[Data items]
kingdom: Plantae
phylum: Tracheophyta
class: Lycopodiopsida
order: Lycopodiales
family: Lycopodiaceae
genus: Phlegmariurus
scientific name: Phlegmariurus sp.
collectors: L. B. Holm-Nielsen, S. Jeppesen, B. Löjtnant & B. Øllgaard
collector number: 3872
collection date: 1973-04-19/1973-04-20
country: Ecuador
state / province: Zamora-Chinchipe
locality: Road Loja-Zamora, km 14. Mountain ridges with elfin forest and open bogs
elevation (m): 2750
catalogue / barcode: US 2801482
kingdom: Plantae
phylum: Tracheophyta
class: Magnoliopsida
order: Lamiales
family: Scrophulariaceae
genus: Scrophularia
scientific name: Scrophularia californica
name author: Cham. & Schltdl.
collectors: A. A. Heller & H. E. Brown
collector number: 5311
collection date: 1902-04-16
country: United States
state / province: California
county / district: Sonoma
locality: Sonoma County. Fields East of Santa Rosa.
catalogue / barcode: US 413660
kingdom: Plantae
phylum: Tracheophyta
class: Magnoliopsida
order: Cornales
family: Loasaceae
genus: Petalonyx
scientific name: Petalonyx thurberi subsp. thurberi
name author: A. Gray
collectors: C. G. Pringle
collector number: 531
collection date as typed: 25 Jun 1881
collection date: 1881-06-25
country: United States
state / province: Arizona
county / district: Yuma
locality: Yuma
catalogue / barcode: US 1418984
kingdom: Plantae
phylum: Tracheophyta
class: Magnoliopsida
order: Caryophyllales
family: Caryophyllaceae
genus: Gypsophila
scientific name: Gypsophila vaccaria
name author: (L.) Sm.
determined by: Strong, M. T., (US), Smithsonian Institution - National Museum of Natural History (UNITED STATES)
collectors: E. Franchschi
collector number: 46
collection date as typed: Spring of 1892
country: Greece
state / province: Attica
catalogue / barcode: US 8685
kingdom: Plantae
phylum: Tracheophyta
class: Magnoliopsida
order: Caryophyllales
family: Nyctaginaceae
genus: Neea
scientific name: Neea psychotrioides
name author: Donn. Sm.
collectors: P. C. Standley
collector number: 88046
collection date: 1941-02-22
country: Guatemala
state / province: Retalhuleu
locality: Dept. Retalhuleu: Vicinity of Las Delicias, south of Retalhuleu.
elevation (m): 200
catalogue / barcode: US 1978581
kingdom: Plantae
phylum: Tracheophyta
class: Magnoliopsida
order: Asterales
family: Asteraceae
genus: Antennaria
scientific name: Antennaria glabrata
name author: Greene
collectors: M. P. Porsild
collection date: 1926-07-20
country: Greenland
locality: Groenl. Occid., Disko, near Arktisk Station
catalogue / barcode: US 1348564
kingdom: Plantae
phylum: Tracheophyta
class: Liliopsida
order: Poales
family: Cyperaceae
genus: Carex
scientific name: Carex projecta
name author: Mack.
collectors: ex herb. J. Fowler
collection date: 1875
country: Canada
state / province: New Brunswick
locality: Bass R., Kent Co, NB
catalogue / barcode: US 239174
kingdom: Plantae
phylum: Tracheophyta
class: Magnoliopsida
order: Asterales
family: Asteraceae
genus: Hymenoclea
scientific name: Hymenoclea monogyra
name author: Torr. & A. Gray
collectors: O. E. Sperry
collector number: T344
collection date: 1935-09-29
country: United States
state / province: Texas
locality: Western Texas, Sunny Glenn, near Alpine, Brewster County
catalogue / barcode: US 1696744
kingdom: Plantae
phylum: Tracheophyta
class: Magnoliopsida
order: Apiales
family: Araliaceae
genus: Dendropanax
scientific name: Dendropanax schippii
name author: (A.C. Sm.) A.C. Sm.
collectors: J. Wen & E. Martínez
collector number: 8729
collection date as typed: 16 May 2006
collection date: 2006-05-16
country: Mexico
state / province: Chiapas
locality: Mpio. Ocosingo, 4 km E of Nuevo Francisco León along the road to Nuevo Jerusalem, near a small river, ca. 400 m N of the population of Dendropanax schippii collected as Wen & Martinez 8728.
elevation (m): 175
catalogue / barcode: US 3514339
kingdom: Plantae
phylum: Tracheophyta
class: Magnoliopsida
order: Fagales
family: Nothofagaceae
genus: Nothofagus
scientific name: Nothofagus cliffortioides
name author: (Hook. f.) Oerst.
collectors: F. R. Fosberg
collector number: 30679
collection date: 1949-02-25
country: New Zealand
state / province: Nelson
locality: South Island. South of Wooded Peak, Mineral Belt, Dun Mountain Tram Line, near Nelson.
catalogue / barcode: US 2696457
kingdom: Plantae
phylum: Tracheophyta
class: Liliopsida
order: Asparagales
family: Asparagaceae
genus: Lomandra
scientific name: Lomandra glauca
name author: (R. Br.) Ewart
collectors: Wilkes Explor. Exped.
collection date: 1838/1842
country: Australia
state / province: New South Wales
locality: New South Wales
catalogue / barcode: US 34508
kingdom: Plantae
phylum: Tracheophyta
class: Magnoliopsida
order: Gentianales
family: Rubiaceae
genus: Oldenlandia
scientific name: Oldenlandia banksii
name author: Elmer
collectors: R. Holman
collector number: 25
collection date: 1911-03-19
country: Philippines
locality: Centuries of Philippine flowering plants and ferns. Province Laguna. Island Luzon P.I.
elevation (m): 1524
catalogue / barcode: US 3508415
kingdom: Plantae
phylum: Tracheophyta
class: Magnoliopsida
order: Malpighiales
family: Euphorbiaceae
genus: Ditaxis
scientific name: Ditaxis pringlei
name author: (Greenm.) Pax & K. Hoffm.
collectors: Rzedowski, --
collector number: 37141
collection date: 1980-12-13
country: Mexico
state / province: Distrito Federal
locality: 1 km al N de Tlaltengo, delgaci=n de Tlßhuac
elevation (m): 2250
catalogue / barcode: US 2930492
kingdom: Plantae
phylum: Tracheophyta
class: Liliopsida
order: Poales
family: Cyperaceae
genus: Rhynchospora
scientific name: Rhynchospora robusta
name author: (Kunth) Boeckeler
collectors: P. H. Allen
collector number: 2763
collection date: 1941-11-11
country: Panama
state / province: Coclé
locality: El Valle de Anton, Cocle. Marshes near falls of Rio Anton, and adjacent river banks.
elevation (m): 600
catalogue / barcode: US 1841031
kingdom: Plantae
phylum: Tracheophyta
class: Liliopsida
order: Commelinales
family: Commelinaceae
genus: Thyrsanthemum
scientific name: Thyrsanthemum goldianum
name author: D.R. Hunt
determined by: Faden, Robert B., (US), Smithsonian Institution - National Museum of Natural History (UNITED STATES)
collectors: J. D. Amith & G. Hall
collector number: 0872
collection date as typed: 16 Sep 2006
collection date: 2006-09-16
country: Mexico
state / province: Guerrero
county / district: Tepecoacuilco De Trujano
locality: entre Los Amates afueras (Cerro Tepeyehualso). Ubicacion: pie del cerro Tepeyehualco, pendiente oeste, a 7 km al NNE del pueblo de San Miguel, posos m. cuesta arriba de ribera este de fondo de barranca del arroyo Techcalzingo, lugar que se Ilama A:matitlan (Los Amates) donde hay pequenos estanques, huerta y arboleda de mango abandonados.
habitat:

Requirement: Quote every line of the data above word for word, from the first line through the last.

Response to this task:
kingdom: Plantae
phylum: Tracheophyta
class: Lycopodiopsida
order: Lycopodiales
family: Lycopodiaceae
genus: Phlegmariurus
scientific name: Phlegmariurus sp.
collectors: L. B. Holm-Nielsen, S. Jeppesen, B. Löjtnant & B. Øllgaard
collector number: 3872
collection date: 1973-04-19/1973-04-20
country: Ecuador
state / province: Zamora-Chinchipe
locality: Road Loja-Zamora, km 14. Mountain ridges with elfin forest and open bogs
elevation (m): 2750
catalogue / barcode: US 2801482
kingdom: Plantae
phylum: Tracheophyta
class: Magnoliopsida
order: Lamiales
family: Scrophulariaceae
genus: Scrophularia
scientific name: Scrophularia californica
name author: Cham. & Schltdl.
collectors: A. A. Heller & H. E. Brown
collector number: 5311
collection date: 1902-04-16
country: United States
state / province: California
county / district: Sonoma
locality: Sonoma County. Fields East of Santa Rosa.
catalogue / barcode: US 413660
kingdom: Plantae
phylum: Tracheophyta
class: Magnoliopsida
order: Cornales
family: Loasaceae
genus: Petalonyx
scientific name: Petalonyx thurberi subsp. thurberi
name author: A. Gray
collectors: C. G. Pringle
collector number: 531
collection date as typed: 25 Jun 1881
collection date: 1881-06-25
country: United States
state / province: Arizona
county / district: Yuma
locality: Yuma
catalogue / barcode: US 1418984
kingdom: Plantae
phylum: Tracheophyta
class: Magnoliopsida
order: Caryophyllales
family: Caryophyllaceae
genus: Gypsophila
scientific name: Gypsophila vaccaria
name author: (L.) Sm.
determined by: Strong, M. T., (US), Smithsonian Institution - National Museum of Natural History (UNITED STATES)
collectors: E. Franchschi
collector number: 46
collection date as typed: Spring of 1892
country: Greece
state / province: Attica
catalogue / barcode: US 8685
kingdom: Plantae
phylum: Tracheophyta
class: Magnoliopsida
order: Caryophyllales
family: Nyctaginaceae
genus: Neea
scientific name: Neea psychotrioides
name author: Donn. Sm.
collectors: P. C. Standley
collector number: 88046
collection date: 1941-02-22
country: Guatemala
state / province: Retalhuleu
locality: Dept. Retalhuleu: Vicinity of Las Delicias, south of Retalhuleu.
elevation (m): 200
catalogue / barcode: US 1978581
kingdom: Plantae
phylum: Tracheophyta
class: Magnoliopsida
order: Asterales
family: Asteraceae
genus: Antennaria
scientific name: Antennaria glabrata
name author: Greene
collectors: M. P. Porsild
collection date: 1926-07-20
country: Greenland
locality: Groenl. Occid., Disko, near Arktisk Station
catalogue / barcode: US 1348564
kingdom: Plantae
phylum: Tracheophyta
class: Liliopsida
order: Poales
family: Cyperaceae
genus: Carex
scientific name: Carex projecta
name author: Mack.
collectors: ex herb. J. Fowler
collection date: 1875
country: Canada
state / province: New Brunswick
locality: Bass R., Kent Co, NB
catalogue / barcode: US 239174
kingdom: Plantae
phylum: Tracheophyta
class: Magnoliopsida
order: Asterales
family: Asteraceae
genus: Hymenoclea
scientific name: Hymenoclea monogyra
name author: Torr. & A. Gray
collectors: O. E. Sperry
collector number: T344
collection date: 1935-09-29
country: United States
state / province: Texas
locality: Western Texas, Sunny Glenn, near Alpine, Brewster County
catalogue / barcode: US 1696744
kingdom: Plantae
phylum: Tracheophyta
class: Magnoliopsida
order: Apiales
family: Araliaceae
genus: Dendropanax
scientific name: Dendropanax schippii
name author: (A.C. Sm.) A.C. Sm.
collectors: J. Wen & E. Martínez
collector number: 8729
collection date as typed: 16 May 2006
collection date: 2006-05-16
country: Mexico
state / province: Chiapas
locality: Mpio. Ocosingo, 4 km E of Nuevo Francisco León along the road to Nuevo Jerusalem, near a small river, ca. 400 m N of the population of Dendropanax schippii collected as Wen & Martinez 8728.
elevation (m): 175
catalogue / barcode: US 3514339
kingdom: Plantae
phylum: Tracheophyta
class: Magnoliopsida
order: Fagales
family: Nothofagaceae
genus: Nothofagus
scientific name: Nothofagus cliffortioides
name author: (Hook. f.) Oerst.
collectors: F. R. Fosberg
collector number: 30679
collection date: 1949-02-25
country: New Zealand
state / province: Nelson
locality: South Island. South of Wooded Peak, Mineral Belt, Dun Mountain Tram Line, near Nelson.
catalogue / barcode: US 2696457
kingdom: Plantae
phylum: Tracheophyta
class: Liliopsida
order: Asparagales
family: Asparagaceae
genus: Lomandra
scientific name: Lomandra glauca
name author: (R. Br.) Ewart
collectors: Wilkes Explor. Exped.
collection date: 1838/1842
country: Australia
state / province: New South Wales
locality: New South Wales
catalogue / barcode: US 34508
kingdom: Plantae
phylum: Tracheophyta
class: Magnoliopsida
order: Gentianales
family: Rubiaceae
genus: Oldenlandia
scientific name: Oldenlandia banksii
name author: Elmer
collectors: R. Holman
collector number: 25
collection date: 1911-03-19
country: Philippines
locality: Centuries of Philippine flowering plants and ferns. Province Laguna. Island Luzon P.I.
elevation (m): 1524
catalogue / barcode: US 3508415
kingdom: Plantae
phylum: Tracheophyta
class: Magnoliopsida
order: Malpighiales
family: Euphorbiaceae
genus: Ditaxis
scientific name: Ditaxis pringlei
name author: (Greenm.) Pax & K. Hoffm.
collectors: Rzedowski, --
collector number: 37141
collection date: 1980-12-13
country: Mexico
state / province: Distrito Federal
locality: 1 km al N de Tlaltengo, delgaci=n de Tlßhuac
elevation (m): 2250
catalogue / barcode: US 2930492
kingdom: Plantae
phylum: Tracheophyta
class: Liliopsida
order: Poales
family: Cyperaceae
genus: Rhynchospora
scientific name: Rhynchospora robusta
name author: (Kunth) Boeckeler
collectors: P. H. Allen
collector number: 2763
collection date: 1941-11-11
country: Panama
state / province: Coclé
locality: El Valle de Anton, Cocle. Marshes near falls of Rio Anton, and adjacent river banks.
elevation (m): 600
catalogue / barcode: US 1841031
kingdom: Plantae
phylum: Tracheophyta
class: Liliopsida
order: Commelinales
family: Commelinaceae
genus: Thyrsanthemum
scientific name: Thyrsanthemum goldianum
name author: D.R. Hunt
determined by: Faden, Robert B., (US), Smithsonian Institution - National Museum of Natural History (UNITED STATES)
collectors: J. D. Amith & G. Hall
collector number: 0872
collection date as typed: 16 Sep 2006
collection date: 2006-09-16
country: Mexico
state / province: Guerrero
county / district: Tepecoacuilco De Trujano
locality: entre Los Amates afueras (Cerro Tepeyehualso). Ubicacion: pie del cerro Tepeyehualco, pendiente oeste, a 7 km al NNE del pueblo de San Miguel, posos m. cuesta arriba de ribera este de fondo de barranca del arroyo Techcalzingo, lugar que se Ilama A:matitlan (Los Amates) donde hay pequenos estanques, huerta y arboleda de mango abandonados.
habitat:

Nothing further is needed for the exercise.